Un duo : Hope Sandoval dont la voix littéralement hantée se pose délicatement sur les ballades folk comme elle se noie dans les effets psychés signés David Roback. Les autres musiciens alternent selon l’humeur et le concert. L’influence des Jesus And Mary Chain est vaguement remarquable, notre chanteuse d’une langueur et d’une senualité innées ayant participé au cinquième album de ces derniers ensorceleurs. D’ailleurs, elle vit avec William Reid. Ajoutez à cela quelques pincées d’orgue et un tambourin aussi présent qu’une caisse claire, et vous obtenez encore une formation psyché dark de plus. Oui, mais justement, ces groupes ont une fâcheuse tendance à se fondre dans l’anonymat et Mazzy Star fût un des plus doués. En plus, So Tonight That I Might See est sans conteste un des cinq meilleurs albums des années 90.

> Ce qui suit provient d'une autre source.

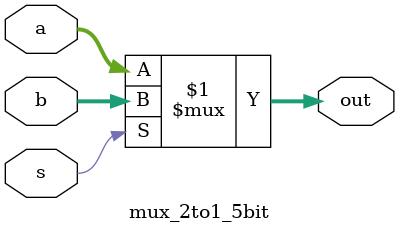
<source format=v>
module mux_2to1_5bit(a, b, s, out);
	input [4:0] a, b;
	input s;
	output [4:0] out;
	
	assign out = s ? b : a;
	
endmodule

</source>
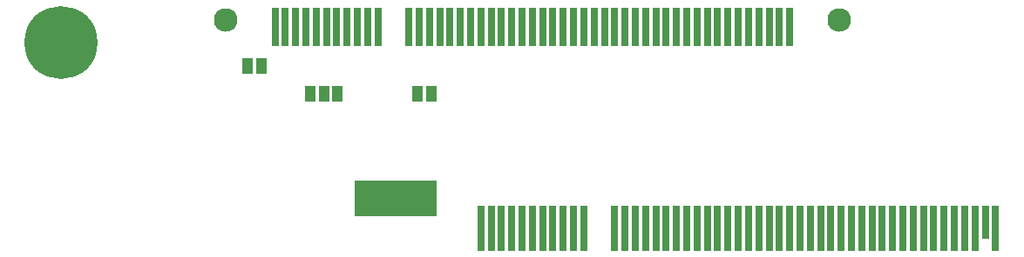
<source format=gts>
%TF.GenerationSoftware,KiCad,Pcbnew,5.1.5+dfsg1-2build2*%
%TF.CreationDate,2020-11-04T23:41:29+01:00*%
%TF.ProjectId,HPE_FlexibleLOM_adapter_x4,4850455f-466c-4657-9869-626c654c4f4d,1.0 11.2020*%
%TF.SameCoordinates,Original*%
%TF.FileFunction,Soldermask,Top*%
%TF.FilePolarity,Negative*%
%FSLAX46Y46*%
G04 Gerber Fmt 4.6, Leading zero omitted, Abs format (unit mm)*
G04 Created by KiCad (PCBNEW 5.1.5+dfsg1-2build2) date 2020-11-04 23:41:29*
%MOMM*%
%LPD*%
G04 APERTURE LIST*
%ADD10C,0.100000*%
%ADD11C,7.100000*%
%ADD12C,0.900000*%
%ADD13C,2.300000*%
%ADD14R,0.800000X3.700000*%
%ADD15R,1.100000X1.600000*%
%ADD16R,0.800000X4.400000*%
%ADD17R,0.800000X3.300000*%
G04 APERTURE END LIST*
D10*
G36*
X115700000Y-121650000D02*
G01*
X107700000Y-121650000D01*
X107700000Y-118200000D01*
X115700000Y-118200000D01*
X115700000Y-121650000D01*
G37*
D11*
%TO.C,REF\002A\002A*%
X79200000Y-104750000D03*
D12*
X81825000Y-104750000D03*
X81056155Y-106606155D03*
X79200000Y-107375000D03*
X77343845Y-106606155D03*
X76575000Y-104750000D03*
X77343845Y-102893845D03*
X79200000Y-102125000D03*
X81056155Y-102893845D03*
%TD*%
D13*
%TO.C,J2*%
X95200000Y-102500000D03*
D14*
X100000000Y-103200000D03*
D13*
X154800000Y-102500000D03*
D14*
X113000000Y-103200000D03*
X114000000Y-103200000D03*
X115000000Y-103200000D03*
X116000000Y-103200000D03*
X117000000Y-103200000D03*
X118000000Y-103200000D03*
X119000000Y-103200000D03*
X120000000Y-103200000D03*
X121000000Y-103200000D03*
X122000000Y-103200000D03*
X123000000Y-103200000D03*
X124000000Y-103200000D03*
X125000000Y-103200000D03*
X126000000Y-103200000D03*
X127000000Y-103200000D03*
X128000000Y-103200000D03*
X129000000Y-103200000D03*
X130000000Y-103200000D03*
X131000000Y-103200000D03*
X132000000Y-103200000D03*
X133000000Y-103200000D03*
X134000000Y-103200000D03*
X135000000Y-103200000D03*
X136000000Y-103200000D03*
X137000000Y-103200000D03*
X138000000Y-103200000D03*
X139000000Y-103200000D03*
X140000000Y-103200000D03*
X141000000Y-103200000D03*
X142000000Y-103200000D03*
X143000000Y-103200000D03*
X144000000Y-103200000D03*
X145000000Y-103200000D03*
X146000000Y-103200000D03*
X147000000Y-103200000D03*
X148000000Y-103200000D03*
X149000000Y-103200000D03*
X150000000Y-103200000D03*
X101000000Y-103200000D03*
X102000000Y-103200000D03*
X103000000Y-103200000D03*
X104000000Y-103200000D03*
X105000000Y-103200000D03*
X106000000Y-103200000D03*
X107000000Y-103200000D03*
X108000000Y-103200000D03*
X109000000Y-103200000D03*
X110000000Y-103200000D03*
%TD*%
D15*
%TO.C,JP2*%
X97350000Y-107000000D03*
X98650000Y-107000000D03*
%TD*%
%TO.C,JP4*%
X104750000Y-109750000D03*
X106050000Y-109750000D03*
X103450000Y-109750000D03*
%TD*%
%TO.C,JP1*%
X113850000Y-109750000D03*
X115150000Y-109750000D03*
%TD*%
D16*
%TO.C,J1*%
X134000000Y-122850000D03*
X133000000Y-122850000D03*
X139000000Y-122850000D03*
X138000000Y-122850000D03*
X137000000Y-122850000D03*
X136000000Y-122850000D03*
X135000000Y-122850000D03*
X130000000Y-122850000D03*
X129000000Y-122850000D03*
X128000000Y-122850000D03*
X127000000Y-122850000D03*
X126000000Y-122850000D03*
X125000000Y-122850000D03*
X124000000Y-122850000D03*
X123000000Y-122850000D03*
X122000000Y-122850000D03*
X121000000Y-122850000D03*
X120000000Y-122850000D03*
X140000000Y-122850000D03*
X141000000Y-122850000D03*
X142000000Y-122850000D03*
X143000000Y-122850000D03*
X144000000Y-122850000D03*
X145000000Y-122850000D03*
X146000000Y-122850000D03*
X147000000Y-122850000D03*
X148000000Y-122850000D03*
X149000000Y-122850000D03*
X150000000Y-122850000D03*
X151000000Y-122850000D03*
X152000000Y-122850000D03*
X153000000Y-122850000D03*
X154000000Y-122850000D03*
X155000000Y-122850000D03*
X156000000Y-122850000D03*
X157000000Y-122850000D03*
X158000000Y-122850000D03*
X159000000Y-122850000D03*
X160000000Y-122850000D03*
X161000000Y-122850000D03*
X162000000Y-122850000D03*
X163000000Y-122850000D03*
X164000000Y-122850000D03*
X165000000Y-122850000D03*
X166000000Y-122850000D03*
X167000000Y-122850000D03*
X168000000Y-122850000D03*
D17*
X169000000Y-122300000D03*
D16*
X170000000Y-122850000D03*
%TD*%
M02*

</source>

Absolument tous les morceaux ici sont d’une beauté lénifiante à la lenteur extrême jamais ennuyeuse. Au contraire, c’est plutôt l’ultime particularité de ces américains, leur obsession à s’immerger totalement dans un rythme linéaire et obsédant, de suivre un cheminement clair, intacte, lorsqu’il n’est pas barbouillé de brume bleutée, leur victoire d’arriver là où d’autres peuvent nous user sans pitié. Mazzy Star écrit en 1993 une dizaine de slows intoxiqués comme on rêvait d’en entendre depuis longtemps. Classe, nonchalance et romantisme sans manières, impression d’un espace comblé par des fragments sonores lointains et presque mystiques. Un plaisir lascif qui s’échappe de cette maussaderie naturelle toujours complaisante mais jamais maladive.

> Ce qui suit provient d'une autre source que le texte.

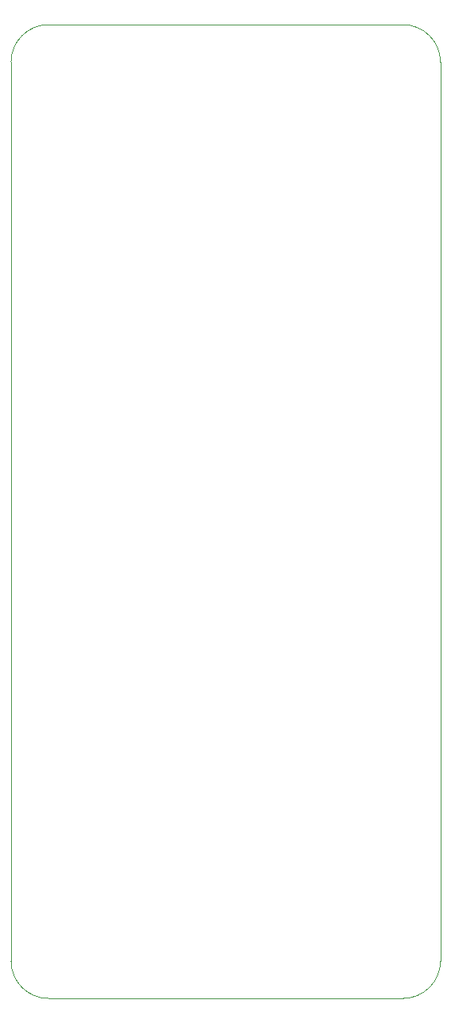
<source format=gbr>
%TF.GenerationSoftware,KiCad,Pcbnew,8.0.1*%
%TF.CreationDate,2024-04-26T12:21:13-07:00*%
%TF.ProjectId,Sendes,53656e64-6573-42e6-9b69-6361645f7063,rev?*%
%TF.SameCoordinates,Original*%
%TF.FileFunction,Profile,NP*%
%FSLAX46Y46*%
G04 Gerber Fmt 4.6, Leading zero omitted, Abs format (unit mm)*
G04 Created by KiCad (PCBNEW 8.0.1) date 2024-04-26 12:21:13*
%MOMM*%
%LPD*%
G01*
G04 APERTURE LIST*
%TA.AperFunction,Profile*%
%ADD10C,0.050000*%
%TD*%
G04 APERTURE END LIST*
D10*
X68400000Y-43900000D02*
G75*
G02*
X72400000Y-39900000I4000000J0D01*
G01*
X110200000Y-39900000D02*
G75*
G02*
X114200000Y-43900000I0J-4000000D01*
G01*
X114200000Y-139700000D02*
G75*
G02*
X110200000Y-143700000I-4000000J0D01*
G01*
X72400000Y-143700000D02*
G75*
G02*
X68400000Y-139700000I0J4000000D01*
G01*
X110200000Y-143700000D02*
X72400000Y-143700000D01*
X114200000Y-43900000D02*
X114200000Y-139700000D01*
X72400000Y-39900000D02*
X110200000Y-39900000D01*
X68400000Y-139700000D02*
X68400000Y-43900000D01*
M02*

</source>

On succombe face à cette guitare torturée remuant sa noise en second plan, dans un profond mystère, séparée de tout (Mary Of Silence), ou face à ce blues morne, massif, puis déstructuré (Wasted). Partout, la batterie claque dans le vide, le chant est flegmatique au possible, comme perdu au milieu de nul part, et ses échos mirifiques, comme flottants, sont à tomber par terre. L’œuvre se termine sur un des plus beaux hommages aux Velvet. Du grand minimalisme envoûtant.